HyperBlocker: Accelerating Rule-based Blocking in Entity Resolution using GPUs

Published in The 51th International Conference on Very Large Data Bases (VLDB), 2025

Recommended citation: Xiaoke Zhu, Min Xie, Ting Deng, and Qi Zhang. 2025. HyperBlocker: Accelerating Rule-based Blocking in Entity Resolution using GPUs. PVLDB. 18, x, x-x.

(Download publication here) (Download slides here) (Download source code here)

Abstract

This paper studies rule-based blocking in Entity Resolution (ER). We propose HyperBlocker, a GPU-accelerated system for blocking in ER. As opposed to previous blocking algorithms and parallel blocking solvers, HyperBlocker employs a pipelined architecture to overlap data transfer and GPU operations.
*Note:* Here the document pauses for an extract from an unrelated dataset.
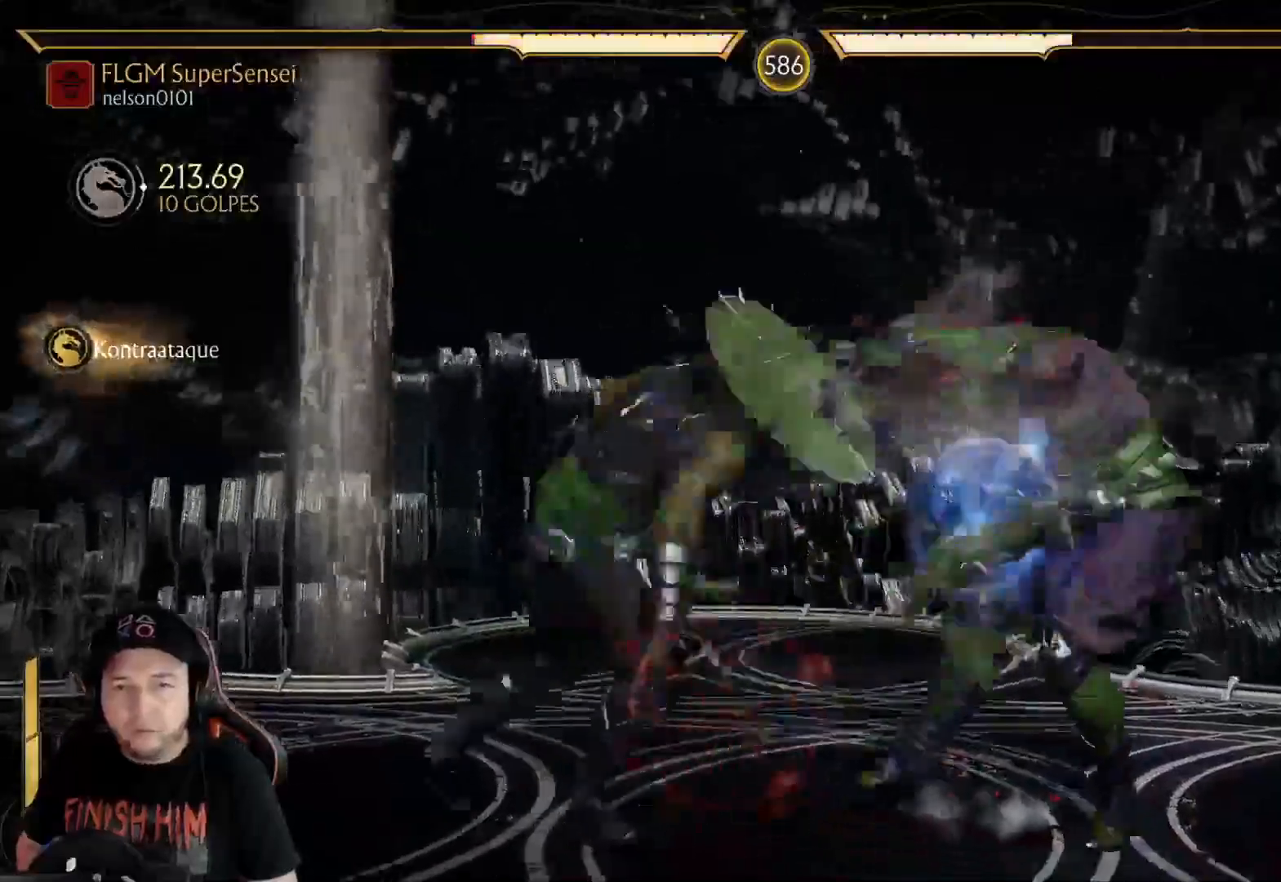
{"buttons": [], "left_stick": "center", "right_stick": "center", "events": [[50, "DPAD_DOWN", "down"], [67, "DPAD_LEFT", "up"], [83, "DPAD_RIGHT", "down"], [100, "X", "down"], [134, "DPAD_DOWN", "up"], [217, "X", "up"], [234, "DPAD_RIGHT", "up"], [351, "R2", "down"], [501, "R2", "up"]]}
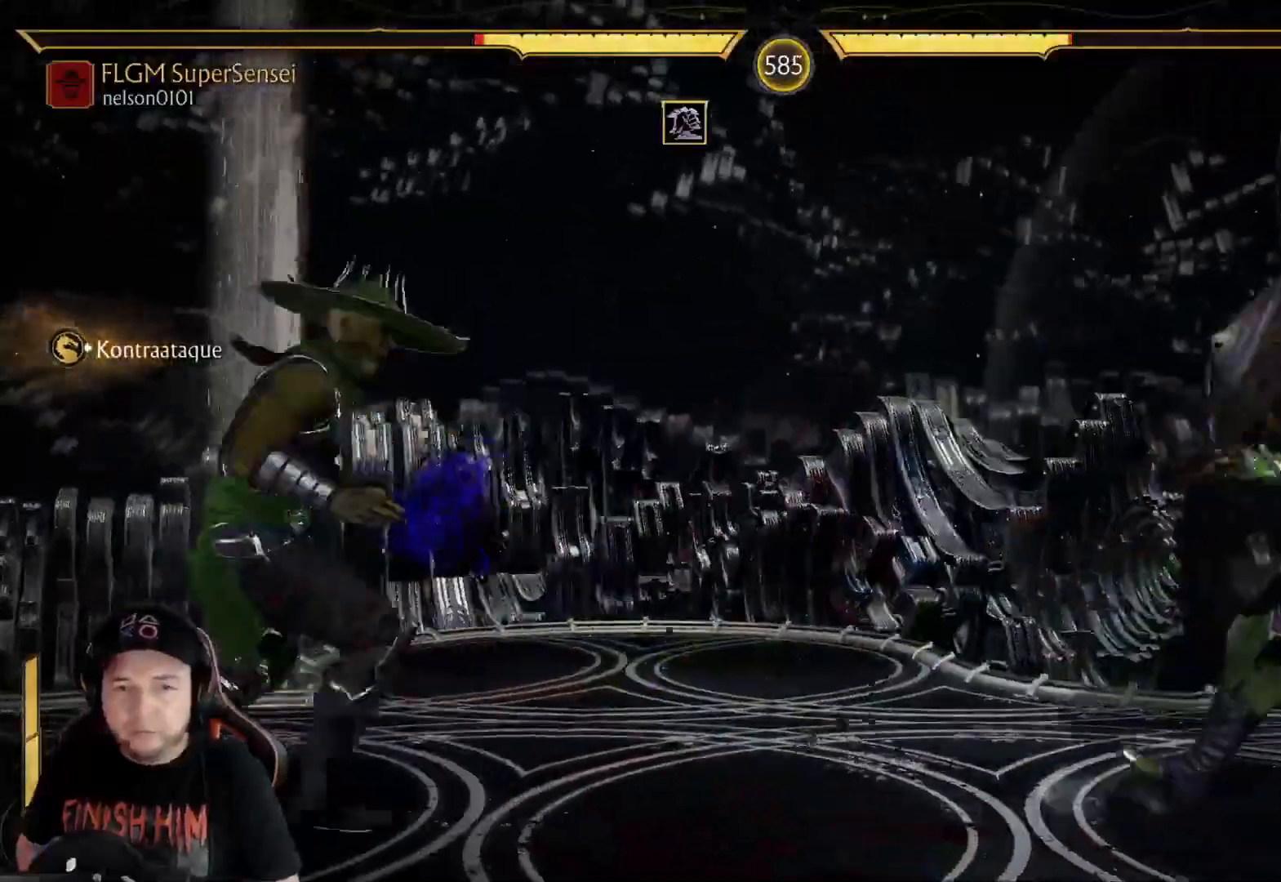
{"buttons": [], "left_stick": "center", "right_stick": "center", "events": [[50, "DPAD_RIGHT", "down"], [184, "DPAD_UP", "down"], [351, "DPAD_RIGHT", "up"], [351, "DPAD_UP", "up"]]}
It generates a data- aware and rule-aware execution plan on CPUs, for specifying how rules are evaluated, and develops a number of hardware-aware optimizations to achieve massive parallelism on GPUs. Using real- life datasets, we show that HyperBlocker is at least 6.8× and 9.1× faster than prior CPU-powered distributed systems and GPU-based ER solvers, respectively. Better still, by combining HyperBlocker with the state-of-the-art ER matcher, we can speed up the overall ER process by at least 30% with comparable accuracy.